There was a dirty blue pickup truck in the garage. Oregon plates. Part of the garage was partitioned in raw plywood, a cozy well-lighted dressing room where, with the aid of multiple mirrors, he did his makeovers into the characters whom he then inserted into the mirage-filled landscape that constituted his exterior life. While he worked he listened to, on shellac recordings, one of the mellow thrushes or gilded-tongue tenors of the big-band thirties. His wardrobe took up most of the loft in the garage.
Betts did
the dishes, then watched TV while the Assassin applied himself to the day's disguise. When she heard him speak, from behind her, she thought someone else had entered the cottage. It gave her quite a jolt. She turned and beheld the cowhand—faded denims, calf-roper boots with dirt in the creases, straw hat, talkin' the talk. His left arm was in a cast and a sling.

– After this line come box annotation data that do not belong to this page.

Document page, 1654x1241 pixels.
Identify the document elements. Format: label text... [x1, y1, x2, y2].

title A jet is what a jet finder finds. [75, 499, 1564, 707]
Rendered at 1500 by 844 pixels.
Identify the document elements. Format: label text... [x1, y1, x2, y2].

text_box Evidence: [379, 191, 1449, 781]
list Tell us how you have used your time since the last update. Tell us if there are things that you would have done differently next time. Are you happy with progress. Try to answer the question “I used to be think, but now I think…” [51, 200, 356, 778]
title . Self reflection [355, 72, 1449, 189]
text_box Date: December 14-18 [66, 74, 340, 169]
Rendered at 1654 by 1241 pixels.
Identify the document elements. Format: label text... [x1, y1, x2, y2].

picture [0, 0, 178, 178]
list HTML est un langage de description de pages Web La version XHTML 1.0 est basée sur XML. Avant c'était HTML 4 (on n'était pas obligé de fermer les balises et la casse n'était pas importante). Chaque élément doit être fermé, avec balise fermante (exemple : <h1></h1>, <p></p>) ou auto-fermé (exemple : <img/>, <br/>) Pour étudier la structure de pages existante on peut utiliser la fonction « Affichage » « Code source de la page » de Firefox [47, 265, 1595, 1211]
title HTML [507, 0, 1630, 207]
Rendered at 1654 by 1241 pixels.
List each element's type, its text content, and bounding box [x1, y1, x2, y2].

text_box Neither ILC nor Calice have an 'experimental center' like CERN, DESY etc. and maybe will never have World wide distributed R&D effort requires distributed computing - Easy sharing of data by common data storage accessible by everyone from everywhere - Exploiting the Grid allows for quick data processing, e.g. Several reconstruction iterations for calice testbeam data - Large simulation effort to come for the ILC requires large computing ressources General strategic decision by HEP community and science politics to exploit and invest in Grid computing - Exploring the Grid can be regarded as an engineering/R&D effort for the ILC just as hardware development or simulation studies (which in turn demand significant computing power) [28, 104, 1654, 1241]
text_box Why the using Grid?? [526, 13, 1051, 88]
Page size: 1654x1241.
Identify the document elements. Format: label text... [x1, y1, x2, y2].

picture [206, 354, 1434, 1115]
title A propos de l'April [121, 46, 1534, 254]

"Rance Jool, ma'am, from up a Malheur Lake? Jool's been in the cattle business there since silent pitchers was in style. Aw, arm's not painin' all that much, but thanks for askin'. Got it walked on by a ton a bad medicine in the short go last weekend. Heard the sucker crack like a .30-.30 on a winter mornin'."
"Good God," Betts said, staring at him. Brown contacts and a feckless gaze, blond eyelashes, sun-wrinkles, a friendly jut-toothed smile, little sandy ridge of mustache on his upper lip. The latex work so slick you couldn't spot a seam in broad daylight. And that warm baritone drawl. You trusted him for the lonesome in his voice. This hurt westerner. Men would be buying him a round on short acquaintance. Women, well, they'd go for the whole nickel.
"So what are you up to now?"
The Assassin took off the sweat-stained straw hat and spoke in his usual voice.
"I could be gone until quite late," he said. "If you choose to spare me what is bound to be a tedious excursion, we'll just get on with it now, E-mail sweet Eden the instructions I've provided. But then I don't have the necessary code word to reassure her that all is well with you, do I?"
Betts folded her arms, afraid that she might start shaking.
"So I guess the next step is. . . you get out the cattle prod and pliers?"
"Physical torture? I am accomplished, darling, and it has been necessary on occasion. But I don't want our relationship to deteriorate so drastically. I admire the spunk you've shown so far."
"Brainwashing? Or one of the hypnotics you're probably familiar with?"
"No, no, I'm not an expert in those areas. I understand that drugs do not always have the desired effect. Experimentation would be time-consuming, and I don't want to damage your mind or mar your perceptions. I need your wholehearted cooperation in this matter."